> **INSTRUCTIONS FOR THE TASK**: Write out every line of text in the listing below, keeping the wording, spelling and line breaks unchanged.

> **PROVIDED RECORDS**:
--- --- ---
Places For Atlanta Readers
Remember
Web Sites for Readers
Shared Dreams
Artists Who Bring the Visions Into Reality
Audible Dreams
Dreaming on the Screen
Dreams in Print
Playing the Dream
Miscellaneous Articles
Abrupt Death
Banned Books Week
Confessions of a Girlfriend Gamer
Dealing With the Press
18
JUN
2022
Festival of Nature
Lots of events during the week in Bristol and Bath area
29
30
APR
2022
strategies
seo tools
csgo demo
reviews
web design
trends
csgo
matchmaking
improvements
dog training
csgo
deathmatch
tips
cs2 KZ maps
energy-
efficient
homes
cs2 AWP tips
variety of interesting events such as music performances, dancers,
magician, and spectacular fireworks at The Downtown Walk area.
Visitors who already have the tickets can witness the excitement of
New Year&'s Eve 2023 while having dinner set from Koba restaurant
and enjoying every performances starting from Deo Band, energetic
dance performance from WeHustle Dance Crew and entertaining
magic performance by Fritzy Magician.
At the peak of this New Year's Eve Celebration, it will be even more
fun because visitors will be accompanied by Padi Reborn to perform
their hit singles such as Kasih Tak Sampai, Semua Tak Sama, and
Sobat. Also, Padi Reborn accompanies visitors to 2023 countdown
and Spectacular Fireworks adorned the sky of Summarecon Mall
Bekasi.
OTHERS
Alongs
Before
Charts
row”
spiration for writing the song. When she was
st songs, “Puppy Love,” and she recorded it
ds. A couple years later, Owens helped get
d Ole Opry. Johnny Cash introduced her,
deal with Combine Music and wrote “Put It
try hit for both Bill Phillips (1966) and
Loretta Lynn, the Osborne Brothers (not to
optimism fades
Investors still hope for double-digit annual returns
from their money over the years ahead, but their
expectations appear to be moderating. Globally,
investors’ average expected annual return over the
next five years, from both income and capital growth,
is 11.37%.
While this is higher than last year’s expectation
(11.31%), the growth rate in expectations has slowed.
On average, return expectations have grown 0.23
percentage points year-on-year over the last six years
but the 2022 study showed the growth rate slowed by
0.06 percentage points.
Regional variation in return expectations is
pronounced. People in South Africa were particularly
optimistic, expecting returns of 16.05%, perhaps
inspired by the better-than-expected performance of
--- --- ---
> **RESPONSE**:
Places For Atlanta Readers
Remember
Web Sites for Readers
Shared Dreams
Artists Who Bring the Visions Into Reality
Audible Dreams
Dreaming on the Screen
Dreams in Print
Playing the Dream
Miscellaneous Articles
Abrupt Death
Banned Books Week
Confessions of a Girlfriend Gamer
Dealing With the Press
18
JUN
2022
Festival of Nature
Lots of events during the week in Bristol and Bath area
29
30
APR
2022
strategies
seo tools
csgo demo
reviews
web design
trends
csgo
matchmaking
improvements
dog training
csgo
deathmatch
tips
cs2 KZ maps
energy-
efficient
homes
cs2 AWP tips
variety of interesting events such as music performances, dancers,
magician, and spectacular fireworks at The Downtown Walk area.
Visitors who already have the tickets can witness the excitement of
New Year&'s Eve 2023 while having dinner set from Koba restaurant
and enjoying every performances starting from Deo Band, energetic
dance performance from WeHustle Dance Crew and entertaining
magic performance by Fritzy Magician.
At the peak of this New Year's Eve Celebration, it will be even more
fun because visitors will be accompanied by Padi Reborn to perform
their hit singles such as Kasih Tak Sampai, Semua Tak Sama, and
Sobat. Also, Padi Reborn accompanies visitors to 2023 countdown
and Spectacular Fireworks adorned the sky of Summarecon Mall
Bekasi.
OTHERS
Alongs
Before
Charts
row”
spiration for writing the song. When she was
st songs, “Puppy Love,” and she recorded it
ds. A couple years later, Owens helped get
d Ole Opry. Johnny Cash introduced her,
deal with Combine Music and wrote “Put It
try hit for both Bill Phillips (1966) and
Loretta Lynn, the Osborne Brothers (not to
optimism fades
Investors still hope for double-digit annual returns
from their money over the years ahead, but their
expectations appear to be moderating. Globally,
investors’ average expected annual return over the
next five years, from both income and capital growth,
is 11.37%.
While this is higher than last year’s expectation
(11.31%), the growth rate in expectations has slowed.
On average, return expectations have grown 0.23
percentage points year-on-year over the last six years
but the 2022 study showed the growth rate slowed by
0.06 percentage points.
Regional variation in return expectations is
pronounced. People in South Africa were particularly
optimistic, expecting returns of 16.05%, perhaps
inspired by the better-than-expected performance of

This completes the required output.